Arrival City_ How the Largest Migration in History Is Reshaping Our World - Doug Saunders [52]
† The one country that has successfully avoided migration, despite labor shortages and an aging population, is Japan. The lack of immigrants has resulted in a declining standard of living, a price Japanese leaders still say they are willing to pay. However, Japan has never had substantial immigration, so there is no existing arrival-city population to propel further demand.
4
THE URBANIZATION OF THE VILLAGE
THE VILLAGE TRAP
Tatary, Poland
When school ends each afternoon, 17-year-old Gosia Storczynski abandons her friends in a quick flurry of Polish-English slang, mounts her bicycle, and makes the four-kilometer journey to a lonely field on the edge of her village. There, she covers her auburn hair in a kerchief and meets her father, a big, grizzled man who has arrived in a horse-drawn wooden cart. She takes a 10-liter pail from the cart, heads to the center of a field, squats beneath a grazing heifer with the pail between her knees, and begins the exhausting two-hour job of milking the family herd, entirely by hand, and hauling the heavy buckets home. Each afternoon, the effort is repeated; each morning, Gosia rises at dawn for more farm chores.
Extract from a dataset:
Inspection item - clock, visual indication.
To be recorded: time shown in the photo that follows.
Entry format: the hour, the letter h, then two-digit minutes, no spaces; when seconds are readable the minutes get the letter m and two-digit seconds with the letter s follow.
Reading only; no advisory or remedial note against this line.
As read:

Hers is the life of a peasant, timeless, exhausting, governed by the rhythms of nature.
But Gosia is, as she is well aware, a member of Europe’s final generation of peasants. It is she, and several million fellow young subsistence farmers who cover the continent’s eastern flank, who will put an end to this millennia-old institution. Indeed, she is one of the westernmost members of a worldwide generation who are declaring an end to the peasant life, sooner in Europe, within decades in Asia, and almost certainly by the end of the century in Africa.*
Gosia, like peasants almost everywhere today, has found her life governed less by the fruits of farming and the market for food than by the push and pull of the arrival city. Gosia’s father, 53-year-old Marek, is the hereditary owner of these 16 hectares on the eastern edge of Poland, near the city of Białystok and the border of Belarus. That makes his farm large by local standards (and tiny almost anywhere else in Europe), but much of his land is unfarmable: Forest, meadow, and ravine account for more than half. Only seven hectares are arable, which makes this almost an average-sized Polish farm, not really large enough to provide a full income. Farms on this edge of the Western world are almost as small as those in the far more fertile wetlands of Asia: 60 percent of Poland’s farms are smaller than five hectares; more than a third are less than one hectare. This is strictly peasant farming: Over 44 percent of Poland’s farms produce solely or mainly for their own consumption, and another 10 percent produce nothing at all.1 Poland’s four million farmers are the largest remaining peasant population in Europe. They do have the advantage, vis-à-vis their fellow peasants in the post-communist East and in China, of being clear and outright owners of their land: During the communist era, Poland collectivized only its largest farms, leaving 80 percent of the land in the hands of small-hold peasants.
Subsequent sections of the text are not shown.